RECORDS FOR THIS EXERCISE ::
────────

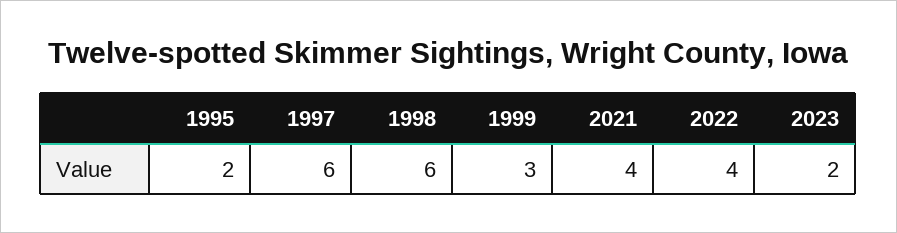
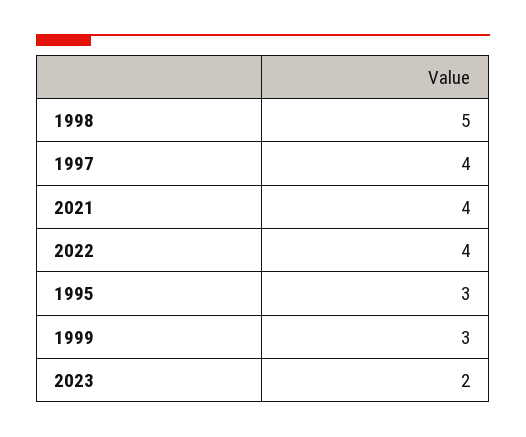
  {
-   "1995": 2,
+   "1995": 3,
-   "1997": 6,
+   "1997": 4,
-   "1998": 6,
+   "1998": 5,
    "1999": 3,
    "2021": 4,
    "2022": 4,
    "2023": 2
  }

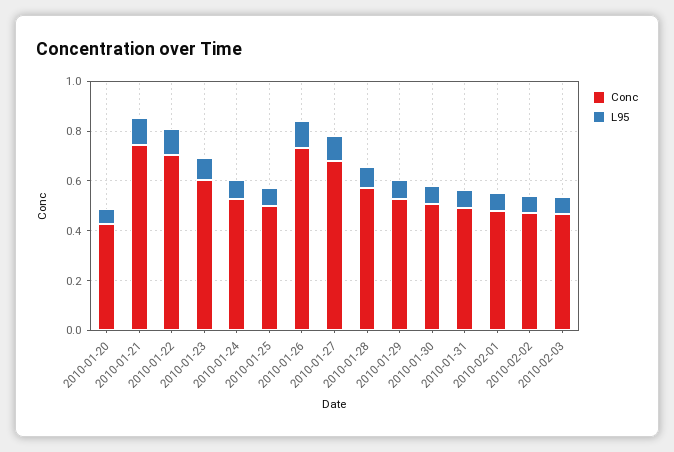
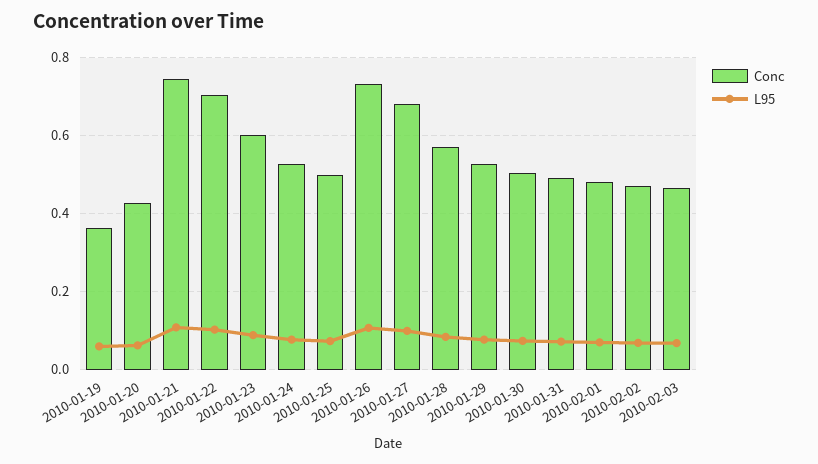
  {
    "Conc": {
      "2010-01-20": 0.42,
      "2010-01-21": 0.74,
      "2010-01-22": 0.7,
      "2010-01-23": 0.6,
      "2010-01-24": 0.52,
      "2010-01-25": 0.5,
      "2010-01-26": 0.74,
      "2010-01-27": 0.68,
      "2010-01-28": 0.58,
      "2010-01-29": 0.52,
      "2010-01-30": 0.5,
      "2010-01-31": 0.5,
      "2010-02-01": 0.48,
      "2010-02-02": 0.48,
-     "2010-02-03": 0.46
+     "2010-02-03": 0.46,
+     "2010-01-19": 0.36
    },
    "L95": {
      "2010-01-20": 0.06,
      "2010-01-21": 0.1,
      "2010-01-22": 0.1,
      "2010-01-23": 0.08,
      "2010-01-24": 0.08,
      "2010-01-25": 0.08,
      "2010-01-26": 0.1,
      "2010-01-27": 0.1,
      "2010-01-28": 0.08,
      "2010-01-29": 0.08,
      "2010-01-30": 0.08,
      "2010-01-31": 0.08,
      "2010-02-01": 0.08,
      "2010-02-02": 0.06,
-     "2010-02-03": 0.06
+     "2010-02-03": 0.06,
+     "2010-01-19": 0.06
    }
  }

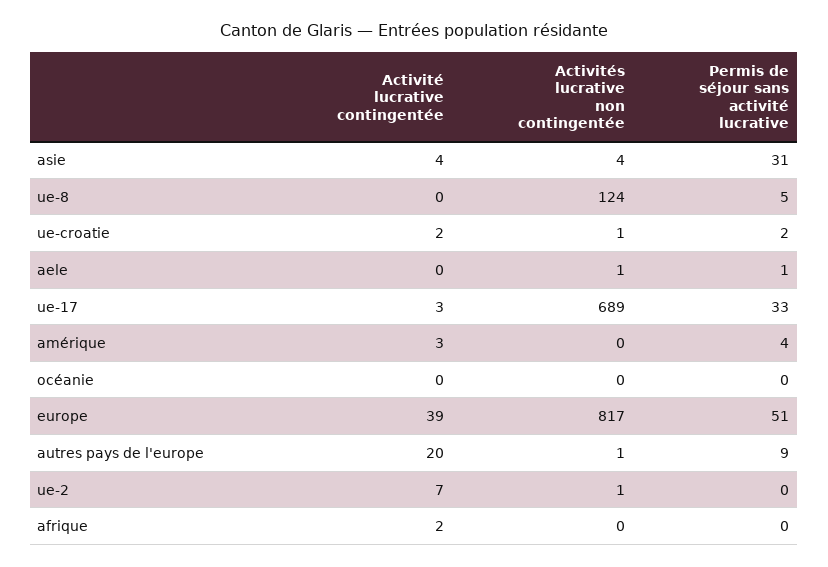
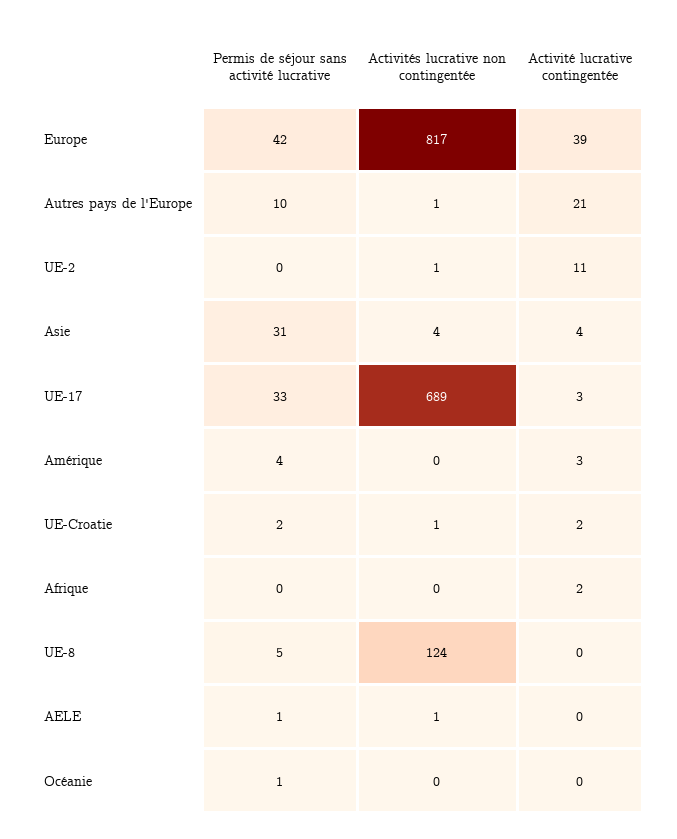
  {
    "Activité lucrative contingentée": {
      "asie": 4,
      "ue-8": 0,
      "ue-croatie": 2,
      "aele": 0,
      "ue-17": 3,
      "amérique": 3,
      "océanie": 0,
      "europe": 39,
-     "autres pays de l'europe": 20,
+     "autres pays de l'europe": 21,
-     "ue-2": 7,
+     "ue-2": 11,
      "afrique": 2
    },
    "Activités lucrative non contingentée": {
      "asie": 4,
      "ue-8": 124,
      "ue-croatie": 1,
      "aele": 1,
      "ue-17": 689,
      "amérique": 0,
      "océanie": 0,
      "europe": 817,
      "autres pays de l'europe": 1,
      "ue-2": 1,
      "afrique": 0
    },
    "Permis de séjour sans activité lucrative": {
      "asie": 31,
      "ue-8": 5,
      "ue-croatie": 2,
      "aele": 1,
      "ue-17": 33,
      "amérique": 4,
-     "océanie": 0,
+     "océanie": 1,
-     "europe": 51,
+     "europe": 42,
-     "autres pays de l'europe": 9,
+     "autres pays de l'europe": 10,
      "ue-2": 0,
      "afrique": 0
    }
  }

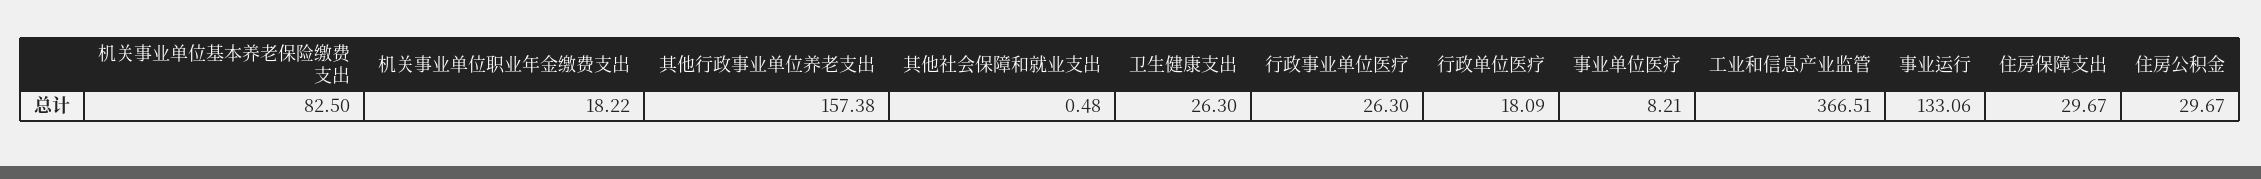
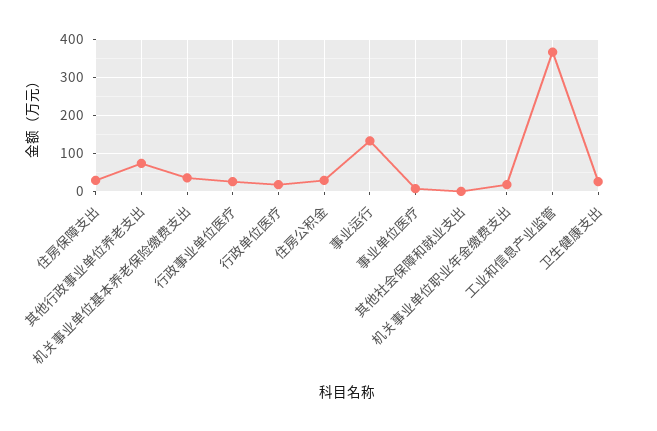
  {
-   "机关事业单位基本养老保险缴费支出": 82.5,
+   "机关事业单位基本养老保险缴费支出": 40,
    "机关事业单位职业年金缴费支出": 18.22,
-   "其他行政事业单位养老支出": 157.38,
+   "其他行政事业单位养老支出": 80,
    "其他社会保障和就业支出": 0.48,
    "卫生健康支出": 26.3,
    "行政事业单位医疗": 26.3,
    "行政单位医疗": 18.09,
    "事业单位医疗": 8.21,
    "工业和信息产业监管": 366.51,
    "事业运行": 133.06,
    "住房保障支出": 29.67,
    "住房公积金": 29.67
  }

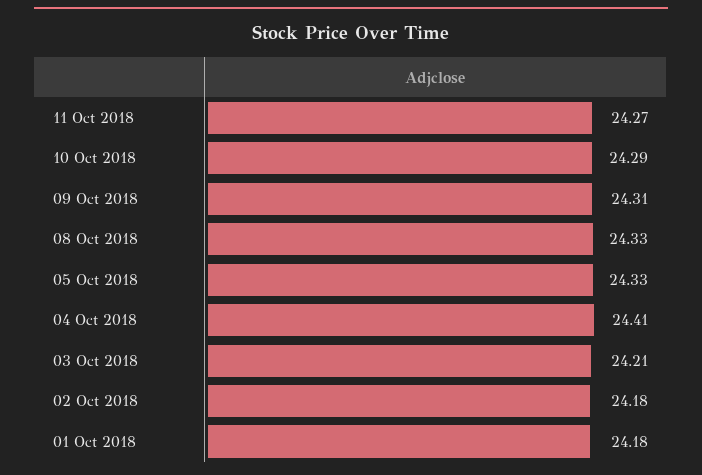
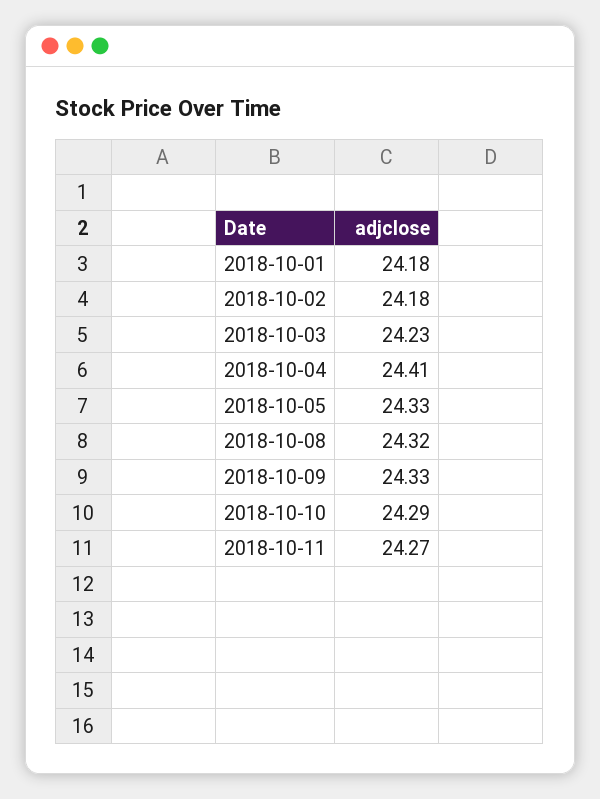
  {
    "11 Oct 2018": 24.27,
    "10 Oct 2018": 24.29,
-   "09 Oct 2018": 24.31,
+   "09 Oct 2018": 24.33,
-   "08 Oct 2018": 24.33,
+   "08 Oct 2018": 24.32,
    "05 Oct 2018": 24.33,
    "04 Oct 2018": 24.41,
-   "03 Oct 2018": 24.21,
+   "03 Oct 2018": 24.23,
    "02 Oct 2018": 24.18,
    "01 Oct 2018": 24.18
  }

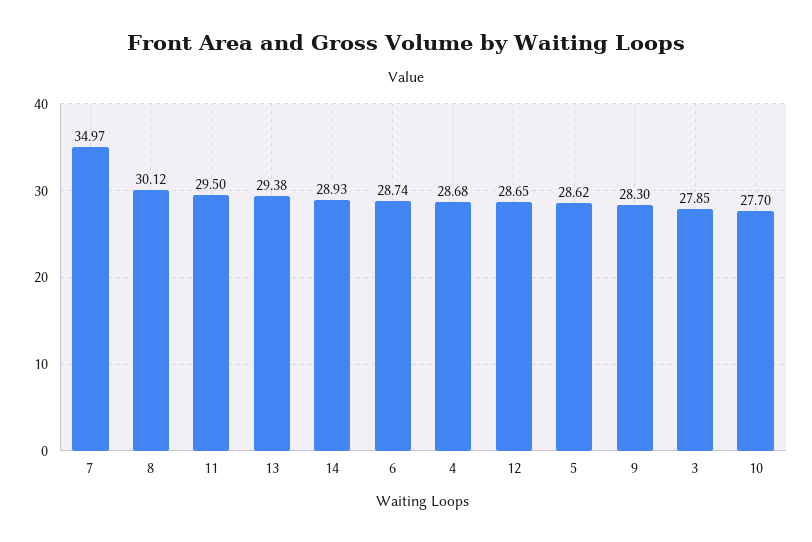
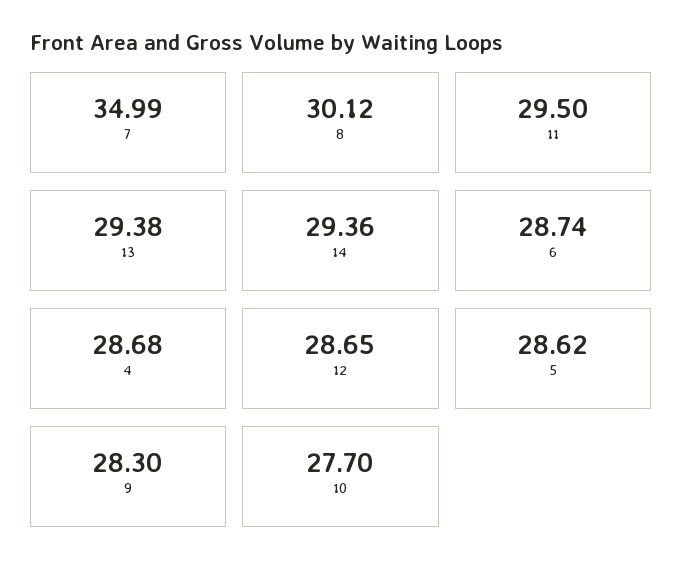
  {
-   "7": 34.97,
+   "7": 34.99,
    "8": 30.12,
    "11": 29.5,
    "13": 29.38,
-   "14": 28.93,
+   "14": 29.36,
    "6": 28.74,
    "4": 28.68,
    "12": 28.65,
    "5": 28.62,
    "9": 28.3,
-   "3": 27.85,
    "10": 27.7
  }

────────

TASK REQUIREMENTS :: Everything above except the pictures needs to be reproduced exactly.

SOLUTION FOR THIS TASK ::
  {
-   "1995": 2,
+   "1995": 3,
-   "1997": 6,
+   "1997": 4,
-   "1998": 6,
+   "1998": 5,
    "1999": 3,
    "2021": 4,
    "2022": 4,
    "2023": 2
  }

  {
    "Conc": {
      "2010-01-20": 0.42,
      "2010-01-21": 0.74,
      "2010-01-22": 0.7,
      "2010-01-23": 0.6,
      "2010-01-24": 0.52,
      "2010-01-25": 0.5,
      "2010-01-26": 0.74,
      "2010-01-27": 0.68,
      "2010-01-28": 0.58,
      "2010-01-29": 0.52,
      "2010-01-30": 0.5,
      "2010-01-31": 0.5,
      "2010-02-01": 0.48,
      "2010-02-02": 0.48,
-     "2010-02-03": 0.46
+     "2010-02-03": 0.46,
+     "2010-01-19": 0.36
    },
    "L95": {
      "2010-01-20": 0.06,
      "2010-01-21": 0.1,
      "2010-01-22": 0.1,
      "2010-01-23": 0.08,
      "2010-01-24": 0.08,
      "2010-01-25": 0.08,
      "2010-01-26": 0.1,
      "2010-01-27": 0.1,
      "2010-01-28": 0.08,
      "2010-01-29": 0.08,
      "2010-01-30": 0.08,
      "2010-01-31": 0.08,
      "2010-02-01": 0.08,
      "2010-02-02": 0.06,
-     "2010-02-03": 0.06
+     "2010-02-03": 0.06,
+     "2010-01-19": 0.06
    }
  }

  {
    "Activité lucrative contingentée": {
      "asie": 4,
      "ue-8": 0,
      "ue-croatie": 2,
      "aele": 0,
      "ue-17": 3,
      "amérique": 3,
      "océanie": 0,
      "europe": 39,
-     "autres pays de l'europe": 20,
+     "autres pays de l'europe": 21,
-     "ue-2": 7,
+     "ue-2": 11,
      "afrique": 2
    },
    "Activités lucrative non contingentée": {
      "asie": 4,
      "ue-8": 124,
      "ue-croatie": 1,
      "aele": 1,
      "ue-17": 689,
      "amérique": 0,
      "océanie": 0,
      "europe": 817,
      "autres pays de l'europe": 1,
      "ue-2": 1,
      "afrique": 0
    },
    "Permis de séjour sans activité lucrative": {
      "asie": 31,
      "ue-8": 5,
      "ue-croatie": 2,
      "aele": 1,
      "ue-17": 33,
      "amérique": 4,
-     "océanie": 0,
+     "océanie": 1,
-     "europe": 51,
+     "europe": 42,
-     "autres pays de l'europe": 9,
+     "autres pays de l'europe": 10,
      "ue-2": 0,
      "afrique": 0
    }
  }

  {
-   "机关事业单位基本养老保险缴费支出": 82.5,
+   "机关事业单位基本养老保险缴费支出": 40,
    "机关事业单位职业年金缴费支出": 18.22,
-   "其他行政事业单位养老支出": 157.38,
+   "其他行政事业单位养老支出": 80,
    "其他社会保障和就业支出": 0.48,
    "卫生健康支出": 26.3,
    "行政事业单位医疗": 26.3,
    "行政单位医疗": 18.09,
    "事业单位医疗": 8.21,
    "工业和信息产业监管": 366.51,
    "事业运行": 133.06,
    "住房保障支出": 29.67,
    "住房公积金": 29.67
  }

  {
    "11 Oct 2018": 24.27,
    "10 Oct 2018": 24.29,
-   "09 Oct 2018": 24.31,
+   "09 Oct 2018": 24.33,
-   "08 Oct 2018": 24.33,
+   "08 Oct 2018": 24.32,
    "05 Oct 2018": 24.33,
    "04 Oct 2018": 24.41,
-   "03 Oct 2018": 24.21,
+   "03 Oct 2018": 24.23,
    "02 Oct 2018": 24.18,
    "01 Oct 2018": 24.18
  }

  {
-   "7": 34.97,
+   "7": 34.99,
    "8": 30.12,
    "11": 29.5,
    "13": 29.38,
-   "14": 28.93,
+   "14": 29.36,
    "6": 28.74,
    "4": 28.68,
    "12": 28.65,
    "5": 28.62,
    "9": 28.3,
-   "3": 27.85,
    "10": 27.7
  }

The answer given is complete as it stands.